-- Activity --
What you return must be an exact copy of the lines in the listing below between the line holding "Ms Janna Hunter-Bowman" and the line holding "IV. Programme Committee", inclusive, and nothing more.

-- Supplied information follows --

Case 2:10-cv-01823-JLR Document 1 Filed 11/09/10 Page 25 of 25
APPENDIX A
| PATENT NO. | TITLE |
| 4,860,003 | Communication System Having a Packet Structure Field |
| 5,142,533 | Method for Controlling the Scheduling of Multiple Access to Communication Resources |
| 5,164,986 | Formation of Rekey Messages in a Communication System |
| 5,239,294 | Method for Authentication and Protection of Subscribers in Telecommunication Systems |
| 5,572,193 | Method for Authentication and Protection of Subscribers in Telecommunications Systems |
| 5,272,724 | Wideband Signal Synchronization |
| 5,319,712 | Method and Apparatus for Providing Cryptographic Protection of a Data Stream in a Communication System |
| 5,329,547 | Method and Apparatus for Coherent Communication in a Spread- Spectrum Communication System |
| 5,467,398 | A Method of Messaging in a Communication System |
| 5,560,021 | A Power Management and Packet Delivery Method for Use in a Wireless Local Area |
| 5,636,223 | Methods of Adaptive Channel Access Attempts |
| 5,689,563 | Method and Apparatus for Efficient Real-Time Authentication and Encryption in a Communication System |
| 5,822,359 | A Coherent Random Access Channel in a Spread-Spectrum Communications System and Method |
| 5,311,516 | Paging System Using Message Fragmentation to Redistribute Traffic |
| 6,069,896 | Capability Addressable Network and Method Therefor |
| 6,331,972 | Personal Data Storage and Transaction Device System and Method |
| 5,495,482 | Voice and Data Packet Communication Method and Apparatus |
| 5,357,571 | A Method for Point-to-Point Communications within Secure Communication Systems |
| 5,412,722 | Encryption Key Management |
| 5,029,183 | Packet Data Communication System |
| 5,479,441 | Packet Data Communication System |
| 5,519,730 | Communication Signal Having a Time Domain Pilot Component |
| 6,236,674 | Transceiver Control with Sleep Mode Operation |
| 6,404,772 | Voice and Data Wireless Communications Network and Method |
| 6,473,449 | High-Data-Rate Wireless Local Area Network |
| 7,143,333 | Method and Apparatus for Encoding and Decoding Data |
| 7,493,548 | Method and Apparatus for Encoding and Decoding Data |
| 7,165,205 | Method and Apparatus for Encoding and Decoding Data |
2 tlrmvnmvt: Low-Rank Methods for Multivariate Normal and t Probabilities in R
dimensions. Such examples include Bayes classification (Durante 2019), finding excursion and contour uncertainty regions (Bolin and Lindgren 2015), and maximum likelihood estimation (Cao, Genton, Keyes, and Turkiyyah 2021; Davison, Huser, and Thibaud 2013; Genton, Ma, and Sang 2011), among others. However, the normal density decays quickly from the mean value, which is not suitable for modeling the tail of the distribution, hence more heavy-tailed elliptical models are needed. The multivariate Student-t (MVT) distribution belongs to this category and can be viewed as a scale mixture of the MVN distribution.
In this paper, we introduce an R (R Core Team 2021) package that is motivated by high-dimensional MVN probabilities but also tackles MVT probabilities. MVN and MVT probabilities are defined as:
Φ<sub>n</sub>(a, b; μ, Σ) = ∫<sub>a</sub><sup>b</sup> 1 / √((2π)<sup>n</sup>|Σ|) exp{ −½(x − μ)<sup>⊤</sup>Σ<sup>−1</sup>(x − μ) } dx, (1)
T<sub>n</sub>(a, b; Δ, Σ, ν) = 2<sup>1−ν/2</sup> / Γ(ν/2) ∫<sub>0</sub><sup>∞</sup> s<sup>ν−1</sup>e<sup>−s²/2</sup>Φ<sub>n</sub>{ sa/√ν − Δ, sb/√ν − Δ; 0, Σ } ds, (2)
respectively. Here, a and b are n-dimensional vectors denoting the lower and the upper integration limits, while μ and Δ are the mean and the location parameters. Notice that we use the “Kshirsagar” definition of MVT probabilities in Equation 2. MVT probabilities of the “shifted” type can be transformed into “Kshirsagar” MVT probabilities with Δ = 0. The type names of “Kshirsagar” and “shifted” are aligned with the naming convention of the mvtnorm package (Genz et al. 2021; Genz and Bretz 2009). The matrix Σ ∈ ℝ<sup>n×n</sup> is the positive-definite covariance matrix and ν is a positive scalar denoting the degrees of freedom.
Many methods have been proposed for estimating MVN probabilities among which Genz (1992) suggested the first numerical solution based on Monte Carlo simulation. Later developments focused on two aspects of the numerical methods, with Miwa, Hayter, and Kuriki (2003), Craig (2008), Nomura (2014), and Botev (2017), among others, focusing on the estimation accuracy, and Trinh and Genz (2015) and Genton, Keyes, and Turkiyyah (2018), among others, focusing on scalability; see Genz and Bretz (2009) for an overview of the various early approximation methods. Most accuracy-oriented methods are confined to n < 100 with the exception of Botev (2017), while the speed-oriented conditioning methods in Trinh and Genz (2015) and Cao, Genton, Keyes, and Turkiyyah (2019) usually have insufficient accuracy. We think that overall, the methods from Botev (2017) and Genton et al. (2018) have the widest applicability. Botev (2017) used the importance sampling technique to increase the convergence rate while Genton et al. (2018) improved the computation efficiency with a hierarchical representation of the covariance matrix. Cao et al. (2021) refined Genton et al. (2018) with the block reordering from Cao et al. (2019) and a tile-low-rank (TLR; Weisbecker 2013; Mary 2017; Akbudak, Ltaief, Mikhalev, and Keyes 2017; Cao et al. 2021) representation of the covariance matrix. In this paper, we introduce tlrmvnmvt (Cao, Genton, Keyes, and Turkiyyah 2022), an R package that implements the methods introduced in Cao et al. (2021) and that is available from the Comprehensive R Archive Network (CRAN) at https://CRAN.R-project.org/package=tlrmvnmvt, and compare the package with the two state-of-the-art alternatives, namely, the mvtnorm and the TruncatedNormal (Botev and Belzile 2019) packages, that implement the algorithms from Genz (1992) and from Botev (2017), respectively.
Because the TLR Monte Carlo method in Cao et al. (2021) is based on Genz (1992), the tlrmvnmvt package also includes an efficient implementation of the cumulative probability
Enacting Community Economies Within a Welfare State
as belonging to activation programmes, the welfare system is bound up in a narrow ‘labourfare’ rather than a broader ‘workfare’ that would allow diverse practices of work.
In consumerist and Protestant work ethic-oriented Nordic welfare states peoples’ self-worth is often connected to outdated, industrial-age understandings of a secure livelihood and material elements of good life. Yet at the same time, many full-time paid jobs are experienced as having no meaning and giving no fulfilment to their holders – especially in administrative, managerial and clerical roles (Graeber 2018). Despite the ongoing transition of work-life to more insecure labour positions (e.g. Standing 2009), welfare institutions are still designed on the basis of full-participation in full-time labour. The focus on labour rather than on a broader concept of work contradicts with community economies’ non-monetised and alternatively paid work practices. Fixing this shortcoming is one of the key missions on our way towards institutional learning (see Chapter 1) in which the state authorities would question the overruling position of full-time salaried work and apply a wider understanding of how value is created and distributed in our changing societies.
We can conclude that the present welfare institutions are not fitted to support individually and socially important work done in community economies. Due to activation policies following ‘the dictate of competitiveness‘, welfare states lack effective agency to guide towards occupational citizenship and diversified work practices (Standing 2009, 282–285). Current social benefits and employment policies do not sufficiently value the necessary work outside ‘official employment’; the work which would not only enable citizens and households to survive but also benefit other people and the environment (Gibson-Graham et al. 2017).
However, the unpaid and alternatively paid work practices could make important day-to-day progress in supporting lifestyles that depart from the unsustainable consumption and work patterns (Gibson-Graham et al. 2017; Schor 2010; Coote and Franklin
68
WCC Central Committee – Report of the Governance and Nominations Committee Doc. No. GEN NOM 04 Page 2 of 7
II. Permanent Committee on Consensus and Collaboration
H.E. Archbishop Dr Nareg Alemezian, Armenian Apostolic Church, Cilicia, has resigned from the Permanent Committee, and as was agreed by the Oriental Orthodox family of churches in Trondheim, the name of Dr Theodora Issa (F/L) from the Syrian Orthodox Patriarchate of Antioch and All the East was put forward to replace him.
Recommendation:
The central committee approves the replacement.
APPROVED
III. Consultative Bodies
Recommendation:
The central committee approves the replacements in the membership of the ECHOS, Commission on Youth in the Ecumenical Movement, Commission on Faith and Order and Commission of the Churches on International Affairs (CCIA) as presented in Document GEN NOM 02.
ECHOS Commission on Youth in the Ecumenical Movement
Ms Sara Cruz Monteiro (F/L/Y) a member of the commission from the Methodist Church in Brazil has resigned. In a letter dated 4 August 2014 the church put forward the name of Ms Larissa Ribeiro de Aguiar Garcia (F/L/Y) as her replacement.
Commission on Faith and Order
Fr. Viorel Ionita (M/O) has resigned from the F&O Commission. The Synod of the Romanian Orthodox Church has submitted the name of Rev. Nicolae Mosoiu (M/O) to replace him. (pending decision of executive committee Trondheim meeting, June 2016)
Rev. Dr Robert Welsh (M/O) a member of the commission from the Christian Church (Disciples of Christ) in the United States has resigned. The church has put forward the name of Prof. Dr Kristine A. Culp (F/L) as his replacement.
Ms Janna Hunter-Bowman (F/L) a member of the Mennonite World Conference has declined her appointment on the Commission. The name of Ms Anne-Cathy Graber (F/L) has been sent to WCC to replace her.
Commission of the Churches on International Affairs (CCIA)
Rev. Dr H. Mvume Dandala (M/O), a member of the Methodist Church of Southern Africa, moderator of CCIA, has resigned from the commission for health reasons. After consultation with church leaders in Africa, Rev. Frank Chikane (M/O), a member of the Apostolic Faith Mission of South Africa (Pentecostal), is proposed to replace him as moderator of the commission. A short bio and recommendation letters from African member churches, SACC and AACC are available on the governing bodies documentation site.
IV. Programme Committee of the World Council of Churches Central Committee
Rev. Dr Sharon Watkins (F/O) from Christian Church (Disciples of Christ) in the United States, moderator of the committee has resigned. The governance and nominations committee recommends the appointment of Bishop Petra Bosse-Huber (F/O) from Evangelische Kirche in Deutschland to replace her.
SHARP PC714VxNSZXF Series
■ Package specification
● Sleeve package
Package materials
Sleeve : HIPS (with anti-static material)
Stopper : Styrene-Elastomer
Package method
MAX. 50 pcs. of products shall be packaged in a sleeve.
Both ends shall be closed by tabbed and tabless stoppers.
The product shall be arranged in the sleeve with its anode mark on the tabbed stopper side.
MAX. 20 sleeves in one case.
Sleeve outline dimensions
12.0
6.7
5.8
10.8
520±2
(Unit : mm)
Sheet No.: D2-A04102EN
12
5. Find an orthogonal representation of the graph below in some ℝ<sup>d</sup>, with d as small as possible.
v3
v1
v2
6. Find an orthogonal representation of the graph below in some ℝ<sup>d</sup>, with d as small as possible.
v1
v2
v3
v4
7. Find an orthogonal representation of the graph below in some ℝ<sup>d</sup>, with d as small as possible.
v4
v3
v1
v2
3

-- Supplied information concluded --

-- Answer space --
Ms Janna Hunter-Bowman (F/L) a member of the Mennonite World Conference has declined her appointment on the Commission. The name of Ms Anne-Cathy Graber (F/L) has been sent to WCC to replace her.
Commission of the Churches on International Affairs (CCIA)
Rev. Dr H. Mvume Dandala (M/O), a member of the Methodist Church of Southern Africa, moderator of CCIA, has resigned from the commission for health reasons. After consultation with church leaders in Africa, Rev. Frank Chikane (M/O), a member of the Apostolic Faith Mission of South Africa (Pentecostal), is proposed to replace him as moderator of the commission. A short bio and recommendation letters from African member churches, SACC and AACC are available on the governing bodies documentation site.
IV. Programme Committee of the World Council of Churches Central Committee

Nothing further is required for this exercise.